Tuesday 9 October 2018

bioinformatics - Scoring matrices (BLOSUM & PAM) in BLAST and other sequence-comparison programs


The Wikipedia page on BLAST states that:



The scores are created by comparing the word in the list in step 2* with all the 3-letter words. By using the scoring matrix (substitution matrix) to score the comparison of each residue pair, there are 203 possible match scores for a 3-letter word. For example, the score obtained by comparing PQG with PEG and PQA is 15 and 12, respectively with the BLOSUM62 weighting scheme.



I do not understand how they got a score of 15 for PQG v. PEG. What is a scoring matrix, how is it computed, and how is it used?
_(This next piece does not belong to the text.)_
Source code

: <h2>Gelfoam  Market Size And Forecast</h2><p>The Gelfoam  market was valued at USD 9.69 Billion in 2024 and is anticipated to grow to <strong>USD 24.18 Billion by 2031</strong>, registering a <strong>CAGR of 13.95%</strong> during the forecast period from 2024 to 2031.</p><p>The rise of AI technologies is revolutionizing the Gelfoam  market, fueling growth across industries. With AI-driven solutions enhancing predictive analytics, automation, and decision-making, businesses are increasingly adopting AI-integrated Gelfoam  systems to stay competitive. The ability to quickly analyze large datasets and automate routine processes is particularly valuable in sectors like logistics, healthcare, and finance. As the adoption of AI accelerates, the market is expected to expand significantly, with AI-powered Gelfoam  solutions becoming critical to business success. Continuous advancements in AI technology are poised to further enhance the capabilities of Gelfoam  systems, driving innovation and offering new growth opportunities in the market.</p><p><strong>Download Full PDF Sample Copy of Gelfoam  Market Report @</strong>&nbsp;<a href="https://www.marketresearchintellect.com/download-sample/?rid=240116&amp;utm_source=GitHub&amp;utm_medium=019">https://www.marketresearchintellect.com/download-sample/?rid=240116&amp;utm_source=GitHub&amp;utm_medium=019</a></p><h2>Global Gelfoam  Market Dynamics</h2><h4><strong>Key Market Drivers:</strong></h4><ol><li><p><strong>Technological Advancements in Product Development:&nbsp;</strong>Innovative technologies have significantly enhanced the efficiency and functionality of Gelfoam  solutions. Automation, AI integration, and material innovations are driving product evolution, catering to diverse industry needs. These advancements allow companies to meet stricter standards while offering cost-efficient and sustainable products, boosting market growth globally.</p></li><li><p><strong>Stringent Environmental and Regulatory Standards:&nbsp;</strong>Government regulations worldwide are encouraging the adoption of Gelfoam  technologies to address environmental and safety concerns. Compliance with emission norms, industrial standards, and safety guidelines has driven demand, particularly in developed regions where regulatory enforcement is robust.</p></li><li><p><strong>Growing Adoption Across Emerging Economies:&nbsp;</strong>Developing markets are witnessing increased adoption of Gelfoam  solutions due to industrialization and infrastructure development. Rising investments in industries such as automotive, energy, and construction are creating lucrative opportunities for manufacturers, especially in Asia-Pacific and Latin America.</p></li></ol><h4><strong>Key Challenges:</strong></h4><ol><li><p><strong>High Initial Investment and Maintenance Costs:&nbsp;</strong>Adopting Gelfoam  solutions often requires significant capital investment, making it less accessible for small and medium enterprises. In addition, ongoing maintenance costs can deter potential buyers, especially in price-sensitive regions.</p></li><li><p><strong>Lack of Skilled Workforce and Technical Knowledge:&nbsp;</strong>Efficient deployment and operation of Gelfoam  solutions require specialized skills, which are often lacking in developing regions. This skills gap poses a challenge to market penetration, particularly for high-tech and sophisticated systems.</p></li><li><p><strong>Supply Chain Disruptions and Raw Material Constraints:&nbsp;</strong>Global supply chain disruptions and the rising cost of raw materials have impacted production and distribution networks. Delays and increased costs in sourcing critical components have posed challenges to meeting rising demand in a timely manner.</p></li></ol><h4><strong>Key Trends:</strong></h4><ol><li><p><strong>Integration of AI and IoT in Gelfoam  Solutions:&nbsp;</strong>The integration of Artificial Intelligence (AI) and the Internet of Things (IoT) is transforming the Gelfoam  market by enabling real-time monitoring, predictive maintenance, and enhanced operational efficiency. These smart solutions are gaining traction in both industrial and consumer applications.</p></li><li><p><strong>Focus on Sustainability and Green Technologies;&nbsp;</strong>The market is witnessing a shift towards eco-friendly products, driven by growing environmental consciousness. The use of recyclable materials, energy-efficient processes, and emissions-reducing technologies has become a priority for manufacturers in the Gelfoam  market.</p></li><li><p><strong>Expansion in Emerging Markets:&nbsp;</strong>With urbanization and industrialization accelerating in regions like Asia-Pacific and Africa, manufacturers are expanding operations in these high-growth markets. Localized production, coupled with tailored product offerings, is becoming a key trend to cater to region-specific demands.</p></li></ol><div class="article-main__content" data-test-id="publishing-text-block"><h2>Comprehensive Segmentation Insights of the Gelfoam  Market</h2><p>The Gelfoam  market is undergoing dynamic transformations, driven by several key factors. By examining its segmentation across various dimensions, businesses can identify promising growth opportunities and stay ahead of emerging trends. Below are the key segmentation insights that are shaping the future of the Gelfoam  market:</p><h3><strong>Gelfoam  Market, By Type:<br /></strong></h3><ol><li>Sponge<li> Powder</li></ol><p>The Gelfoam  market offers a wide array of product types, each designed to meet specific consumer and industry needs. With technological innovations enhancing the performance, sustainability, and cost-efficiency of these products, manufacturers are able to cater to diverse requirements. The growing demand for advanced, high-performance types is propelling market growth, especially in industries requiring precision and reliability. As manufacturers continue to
  • Step 2 on that page is Make a k-letter word list of the query sequence: “Take k=3 for example, we list the words of length 3 in the query protein sequence (k is usually 11 for a DNA sequence) sequentially, until the last letter of the query sequence is included”.



Answer



The two most common families of scoring matrices are BLOSUM and PAM. Each of them has a score for every possible alignment combination between the 20 standard amino acids1. They both do more or less the same job but have been derived using different approaches.


BLOSUM matrices


BLOSUM62 matrix


(image taken from Wikipedia)


The BLOSUM matrices are built from actual alignments between very conserved regions of protein families. The score for a given pair of amino acids aligning with each other is the log-odds score measuring how often this particular alignment is found and how often it would be expected to be found by chance:


$$ S_{ij} = \left ( \frac{1}{\lambda} \right ) \left ( \frac{p_{ij}}{q_i * q_j} \right )$$


Where $p_{ij}$ is the probability of finding the two amino acids $i$ and $j$ aligned to each other in a homologous sequence and $q_i$ and $q_j$ the background probability of finding the amino acids $i$ and $j$ in any protein sequence. The $\lambda$ is a scaling factor set to ensure that the matrix contains easily computable integer values.



In simple words, the BLOSUM matrices give you a score based on how often the alignment you observe in your sequences is found in alignments of similar sequences.


There are several BLOSUM matrices which have been computed using proteins of more or less sequence similarity. The most commonly used one is BLOSUM62 which was built using alignments between proteins of $\ge 62\%$ sequence identity. This is a nice middle ground and will do for most cases. If you are comparing proteins that are very closely related, you might want to use a matrix based on more similar sequences such as BLOSUM90 (built from sequences with $\ge 90\%$ sequence sequence identity) and for less conserved proteins, you might use something like BLOSUM45 ($\ge45\%$ sequence identity).


PAM matrices


The PAM matrices are built using a different approach. First, a global alignment (as opposed to the local ones used in BLOSUM) of of a set of sequences sharing 85% sequence identity is computed. Then, a score for the alignment of all possible pairs of amino acids is calculated based on its observed frequency in the aligned proteins. Then, the scores are extrapolated to alignments of different sequence similarity using mathematical tools. The PAM matrices assume a model of protein evolution and score the alignments based on that model.


The PAM-I matrix is the only one that was actually built from real alignments. The rest were obtained by multiplying PAM-I by itself N times. In PAM, unlike in BLOSUM, the higher numbers correspond to greater evolutionary distances between proteins.




With all that in mind, the scoring matrices are used by BLAST to calculate the score of the alignment. You can think of this score as the sum of the scores of each individual pair of aligned amino acids in your BLAST result.


Useful references:






1The non-standard amino acids Selenocysteine and Pyrrolysine are not included in any matrix I know of, probably because they are too rare for any reasonable conclusion to be drawn from statistic analyses.